Every liturgy includes a celebration of the Word of God. The people in the pews are not just a passive audience addressed by a reader, cantor or preacher – what they hear challenges them as no other words can. It challenges them to respond during the Mass by psalms and acclamations and also in their individual lives. Because of this the ambo should reflect the dignity and nobility of the message proclaimed from it – this is why candles are lit whenever the scriptures are proclaimed. The key word here is “proclaimed”. The Word of God is not the printed text in a book. It is those words spoken by the reader, deacon or priest. It is something alive, active – sharper than a double edged sword. Our reverence for the Word of God is expressed in the reverence that we pay to the Book of the Gospels and the Lectionary – the priest or deacon proclaiming the Gospel will kiss the passage he has read when he finishes. It is only right that this should be expressed in the construction of the ambo.

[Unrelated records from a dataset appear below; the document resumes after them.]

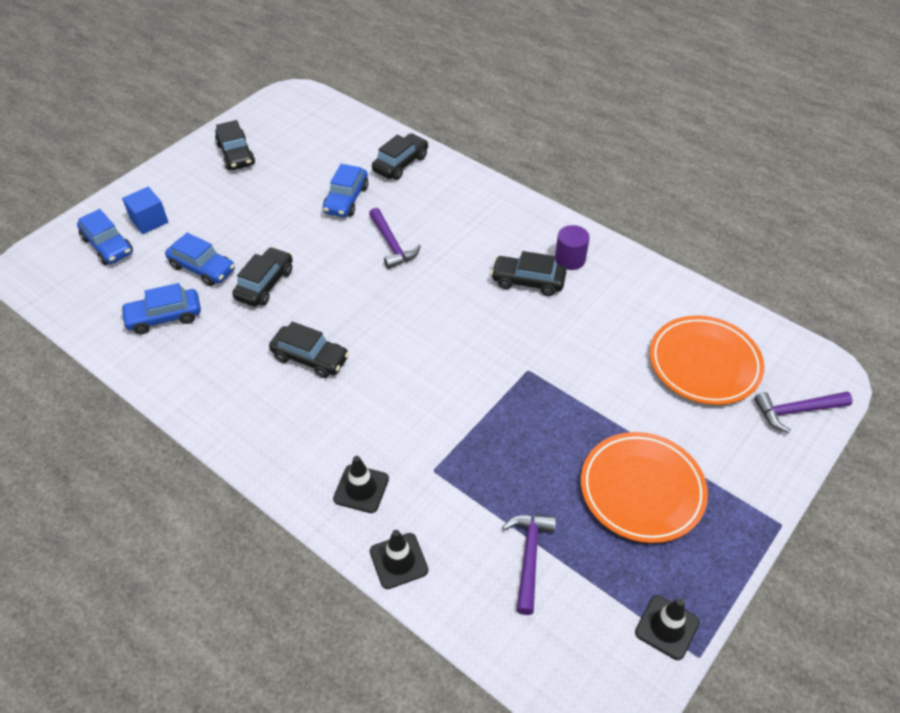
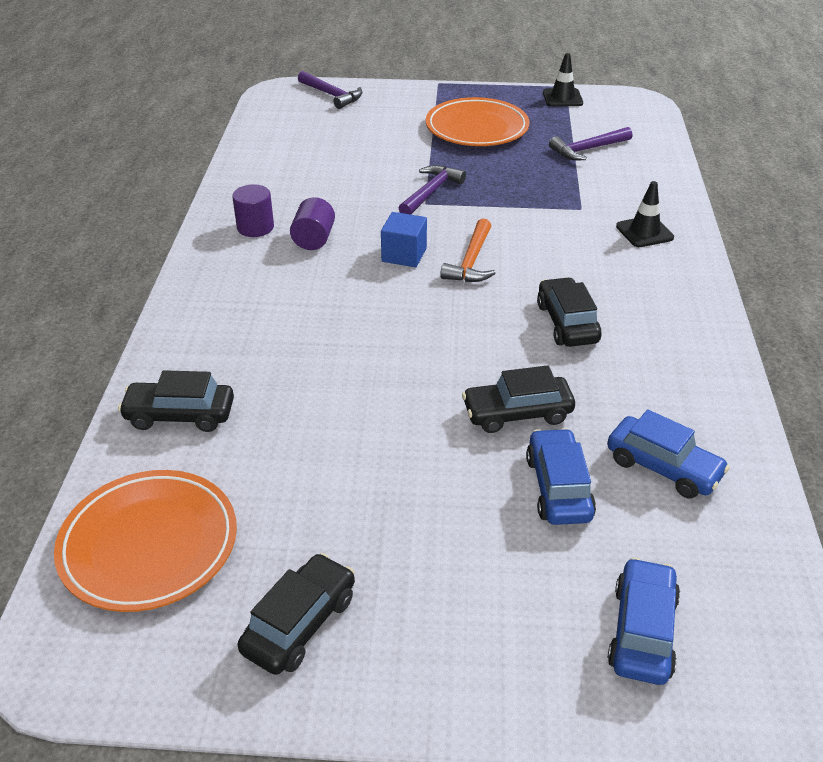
camera: 125 degrees left, 10 degrees down
(149, 221) = (546, 620): blue cube -> blue cube (404, 255)
(346, 199) = (300, 428): blue car -> none
(392, 244) = (348, 348): purple hammer -> purple hammer (430, 192)
(398, 561) = (668, 193): black traffic cone -> none
(424, 350) = (471, 261): none -> orange hammer
(528, 281) = (313, 239): black car -> purple cylinder
(704, 363) = (323, 134): orange plate -> orange plate (149, 545)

The Word of God is not dead text printed on a page, it is something alive that lives in its proclamation and in the hearts of those who hear it.

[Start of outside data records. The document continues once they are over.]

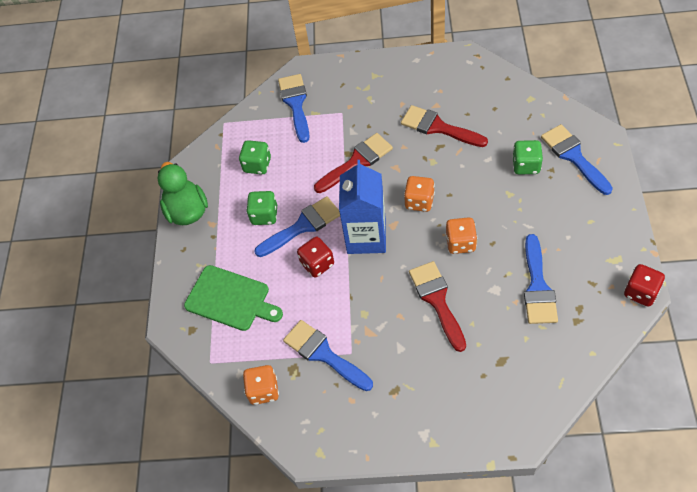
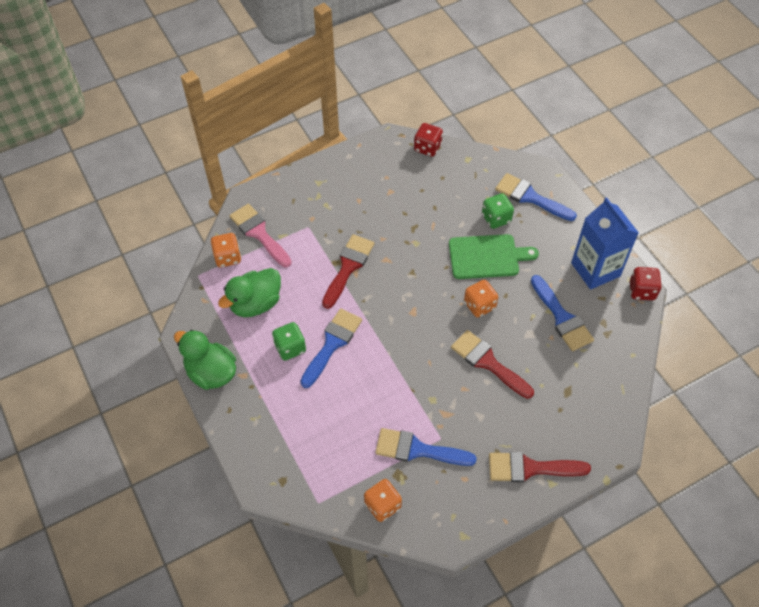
camera: 35 degrees left, 0 degrees up
(230, 299) = (303, 437): green cutting board -> green cutting board (487, 257)
(257, 165) = (255, 304): green dice -> green duck
(295, 104) = (259, 233): blue brush -> pink brush
(317, 264) = (365, 373): red dice -> red dice (427, 148)
(366, 237) = (395, 331): blue carton -> blue carton (595, 269)
(419, 201) = (424, 282): orange dice -> orange dice (227, 257)
(438, 127) = (403, 211): red brush -> red brush (530, 468)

All the readings, the homily (unless preached from the chair) and the prayers of the faithful are all proclaimed from the ambo. However, because the Liturgy of the Word and the Liturgy of the Eucharist, the Mass, form one act of worship it is recommended that the ambo and the altar have a common design to reflect this but it should not overshadow the altar.
The origins of the ambo can be traced back to the raised area with a reading desk in the synagogue called a bema. The first Christians would have been familiar with these from the services that they attended
“Each day, with one heart, they regularly went to the Temple, but met in their houses for the breaking of bread” Acts 2: 46.